Lord Ardmillan—When a court of law is called to decide a question affecting the incidence and distribution of taxation, the question is necessarily important. We have been told that a taxing statute must be construed liberally and favourably to the subjects. In one sense that is true, and the remark is well founded, but on the other hand equality and impartial justice in the incidence of taxation is of greater moment, and the statute should be construed so as to promote that equality and that impartiality of justice. There is no presumption in favour of the exemption of the few from the incidence of the general tax. I think the presumption is for equality, and rather against the partiality which is involved in special exemptions. Therefore, in deciding any case I would consider the question on the statutes according to their true meaning. So viewing the case, I arrive at the conclusion that these insurance companies are not traders within the meaning of the 32 and 33 Vict.—construing that statute by the aid of the preceding statutes imposing and regulating taxation—and that the premises which they occupy are not houses for the purposes of trade only. The question is one of difficulty. I have felt it to be so, but on the whole I am quite satisfied with the construction which your Lordship in the chair has adopted and explained of the series of these Acts, and I have come to the same conclusion that neither of these insurance companies are the occupants of premises used for trade only. There is a distinction between the two, and I do not undervalue it. I think there was a great deal of ingenious argument about it, and if we had come to the conclusion that the proprietary company were engaged in trade, there might have been a doubt whether a mutual insurance society, where every man insures himself as well as the others, is a proper trading company. There may be subtle and delicate questions involved in that. I do not know it is trade for a man to insure himself with himself. I do not know it is sale when a man sells to himself and buys from himself. But it is not necessary to enter upon these questions. Holding—as I concur

Page: 286

with your Lordship in doing—that both societies are liable and not within the exemption, it is not necessary to consider whether one is more liable than the other.

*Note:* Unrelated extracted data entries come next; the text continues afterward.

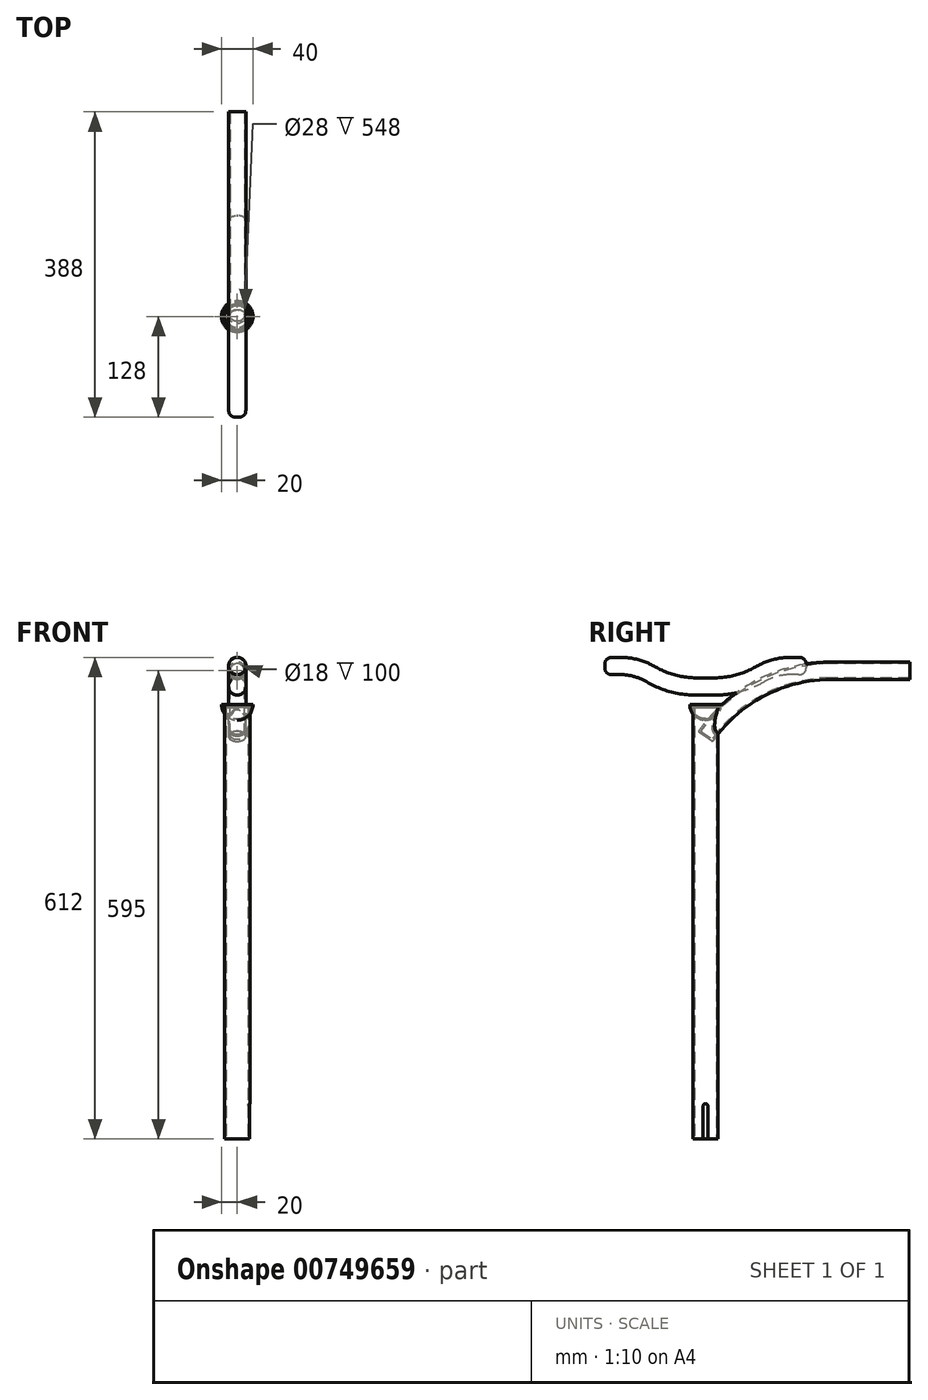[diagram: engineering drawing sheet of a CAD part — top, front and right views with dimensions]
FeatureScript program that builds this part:
annotation { "Feature Type Name" : "Feature", "Feature Type Description" : "" }
export const myFeature = defineFeature(function(context is Context, id is Id, definition is map)
    precondition{}
    {
        {
            var Q0;
            Q0=qCreatedBy(makeId("Top.planeOp"),FACE);
            var sketch = newSketch(context, id + "F0", { "sketchPlane" : qUnion([Q0])});
            skCircle(sketch, "E0", {"center": v(0, 0) * mm, "radius": 16 * mm});
            skSolve(sketch);
        }
        {
            var Q0;
            Q0=qSketchRegion(id+"F0",true);
            extrude(context, id + "F1", {"entities" : qUnion([Q0]), "depth" : 550 * mm, "offsetDistance" : 25 * mm});
        }
        {
            var Q0;
            Q0=makeQuery(id+"F1.opExtrude","CAP_FACE",FACE,{"disambiguationData":[OSD([sQuery(id+"F0.wireOp",EDGE,"E0")])],"isStart":true});
            shell(context, id + "F2", {"entities" : qUnion([Q0]), "thickness" : 2 * mm});
        }
        {
            var Q0;
            Q0=qCreatedBy(makeId("Right.planeOp"),FACE);
            var sketch = newSketch(context, id + "F3", { "sketchPlane" : qUnion([Q0])});
            skLineSegment(sketch, "E1.bottom", {"start": v(-3, 0) * mm, "end": v(3, 0) * mm});
            skLineSegment(sketch, "E1.top", {"start": v(0, 45) * mm, "end": v(0, 45) * mm});
            skLineSegment(sketch, "E1.left", {"start": v(-3, 0) * mm, "end": v(-3, 42) * mm});
            skLineSegment(sketch, "E1.right", {"start": v(3, 0) * mm, "end": v(3, 42) * mm});
            skPoint(sketch, "E2.visualSharp", {"position": v(-3, 45) * mm});
            skArc(sketch, "E2.filletArc", {"start": v(0, 45) * mm, "mid": v(-2.12, 44.12) * mm, "end": v(-3, 42) * mm});
            skPoint(sketch, "E3.visualSharp", {"position": v(3, 45) * mm});
            skArc(sketch, "E3.filletArc", {"start": v(3, 42) * mm, "mid": v(2.12, 44.12) * mm, "end": v(0, 45) * mm});
            skSolve(sketch);
        }
        {
            var Q0;
            Q0=qSketchRegion(id+"F3",true);
            extrude(context, id + "F4", {"entities" : qUnion([Q0]), "operationType" : NewBodyOperationType.REMOVE, "endBound" : BoundingType.THROUGH_ALL, "depth" : 25 * mm, "offsetDistance" : 25 * mm});
        }
        {
            var Q0;
            Q0=qCreatedBy(makeId("Right.planeOp"),FACE);
            var sketch = newSketch(context, id + "F5", { "sketchPlane" : qUnion([Q0])});
            skArc(sketch, "E4", {"start": v(160, 595) * mm, "mid": v(69.75, 572.86) * mm, "end": v(0, 511.47) * mm});
            skLineSegment(sketch, "E5", {"start": v(160, 595) * mm, "end": v(260, 595) * mm});
            skSolve(sketch);
        }
        {
            var Q0;
            Q0=sQuery(id+"F5.wireOp",VERTEX,"E5.end");
            var Q1;
            Q1=qCreatedBy(makeId("Front.planeOp"),FACE);
            cPlane(context, id + "F6", {"entities" : qUnion([Q0, Q1]), "cplaneType" : CPlaneType.PLANE_POINT, "offset" : 25 * mm, "width" : 150 * mm, "height" : 150 * mm});
        }
        {
            var Q0;
            Q0=qCreatedBy(id+"F6.planeOp",FACE);
            var sketch = newSketch(context, id + "F7", { "sketchPlane" : qUnion([Q0])});
            skCircle(sketch, "E6", {"center": v(0, 595) * mm, "radius": 11 * mm});
            skSolve(sketch);
        }
        {
            var Q0;
            Q0=qSketchRegion(id+"F7",true);
            var Q1;
            Q1=qConstructionFilter(qBodyType(qCreatedBy(id+"F5",EDGE),BodyType.WIRE),ConstructionObject.NO);
            sweep(context, id + "F8", {"operationType" : NewBodyOperationType.ADD, "profiles" : qUnion([Q0]), "path" : qUnion([Q1])});
        }
        {
            var Q0;
            Q0=makeQuery(id+"F8.opSweep","CAP_FACE",FACE,{"disambiguationData":[OSD([sQuery(id+"F5.wireOp",VERTEX,"E5.end"),sQuery(id+"F7.wireOp",EDGE,"E6")])],"isStart":true});
            shell(context, id + "F9", {"entities" : qUnion([Q0]), "thickness" : 2 * mm});
        }
        {
            var Q0;
            Q0=qCreatedBy(makeId("Right.planeOp"),FACE);
            var sketch = newSketch(context, id + "F10", { "sketchPlane" : qUnion([Q0])});
            skLineSegment(sketch, "E7", {"start": v(0, 575) * mm, "end": v(-12.5, 575) * mm});
            skLineSegment(sketch, "E8", {"start": v(0, 0) * mm, "end": v(0, 575) * mm, "construction": true});
            skArc(sketch, "E9", {"start": v(-69.28, 590.46) * mm, "mid": v(-41.92, 578.93) * mm, "end": v(-12.5, 575) * mm});
            skArc(sketch, "E10", {"start": v(-69.28, 590.46) * mm, "mid": v(-87.93, 598.32) * mm, "end": v(-108, 601) * mm});
            skLineSegment(sketch, "E11", {"start": v(-108, 601) * mm, "end": v(-128, 601) * mm});
            skLineSegment(sketch, "E12.MirrorCS", {"start": v(108, 601) * mm, "end": v(128, 601) * mm});
            skArc(sketch, "E13.MirrorCS", {"start": v(69.28, 590.46) * mm, "mid": v(87.93, 598.32) * mm, "end": v(108, 601) * mm});
            skArc(sketch, "E14.MirrorCS", {"start": v(69.28, 590.46) * mm, "mid": v(41.92, 578.93) * mm, "end": v(12.5, 575) * mm});
            skLineSegment(sketch, "E15.MirrorCS", {"start": v(0, 575) * mm, "end": v(12.5, 575) * mm});
            skSolve(sketch);
        }
        {
            var Q0;
            Q0=sQuery(id+"F10.wireOp",VERTEX,"E12.MirrorCS.end");
            var Q1;
            Q1=qCreatedBy(id+"F6.planeOp",FACE);
            cPlane(context, id + "F11", {"entities" : qUnion([Q0, Q1]), "cplaneType" : CPlaneType.PLANE_POINT, "offset" : 25 * mm, "width" : 150 * mm, "height" : 150 * mm});
        }
        {
            var Q0;
            Q0=qCreatedBy(id+"F11.planeOp",FACE);
            var sketch = newSketch(context, id + "F12", { "sketchPlane" : qUnion([Q0])});
            skCircle(sketch, "E16", {"center": v(0, 601) * mm, "radius": 11 * mm});
            skSolve(sketch);
        }
        {
            var Q0;
            Q0=qSketchRegion(id+"F12",true);
            var Q1;
            Q1=qConstructionFilter(qBodyType(qCreatedBy(id+"F10",EDGE),BodyType.WIRE),ConstructionObject.NO);
            sweep(context, id + "F13", {"profiles" : qUnion([Q0]), "path" : qUnion([Q1])});
        }
        {
            var Q0;
            Q0=makeQuery(id+"F13.opSweep","CAP_EDGE",EDGE,{"disambiguationData":[OSD([sQuery(id+"F10.wireOp",VERTEX,"E11.end"),sQuery(id+"F12.wireOp",EDGE,"E16")])],"isStart":false});
            var Q1;
            Q1=makeQuery(id+"F13.opSweep","CAP_EDGE",EDGE,{"disambiguationData":[OSD([sQuery(id+"F10.wireOp",VERTEX,"E12.MirrorCS.end"),sQuery(id+"F12.wireOp",EDGE,"E16")])],"isStart":true});
            fillet(context, id + "F14", {"entities" : qUnion([Q0, Q1]), "radius" : 10 * mm, "tangentPropagation" : true, "rho" : 0.5, "crossSection" : FilletCrossSection.CONIC, "allowEdgeOverflow" : false});
        }
        {
            var Q0;
            Q0=qCreatedBy(makeId("Right.planeOp"),FACE);
            var sketch = newSketch(context, id + "F15", { "sketchPlane" : qUnion([Q0])});
            skArc(sketch, "E17", {"start": v(-20, 552) * mm, "mid": v(-14.14, 537.86) * mm, "end": v(0, 532) * mm});
            skLineSegment(sketch, "E18", {"start": v(0, 552) * mm, "end": v(0, 532) * mm});
            skLineSegment(sketch, "E19", {"start": v(0, 552) * mm, "end": v(-20, 552) * mm});
            skSolve(sketch);
        }
        {
            var Q0;
            Q0=qSketchRegion(id+"F15",true);
            var Q1;
            Q1=sQuery(id+"F15.wireOp",EDGE,"E18");
            revolve(context, id + "F16", {"entities" : qUnion([Q0]), "axis" : qUnion([Q1]), "revolveType" : RevolveType.FULL});
        }
        {
            var Q0;
            Q0=makeQuery(id+"F16.opRevolve","SWEPT_FACE",FACE,{"disambiguationData":[OSD([sQuery(id+"F15.wireOp",EDGE,"E19")])]});
            shell(context, id + "F17", {"entities" : qUnion([Q0]), "thickness" : 2 * mm});
        }
    });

Lord Mure—I concur with your Lordships that the Commissioners have pronounced a correct deliverance in this case, and on the grounds explained by your Lordship in the chair.

The Court affirmed the judgment of the Commissioners.

Counsel:

Counsel for the Appellants— Dean of Faculty (Clark) and Balfour. Agent— James Mylne, W.S,

Counsel for the Crown—Solicitor-General ( Watson) and Rutherfurd. Agent— Angus Fletcher, Solicitor of Inland Revenue.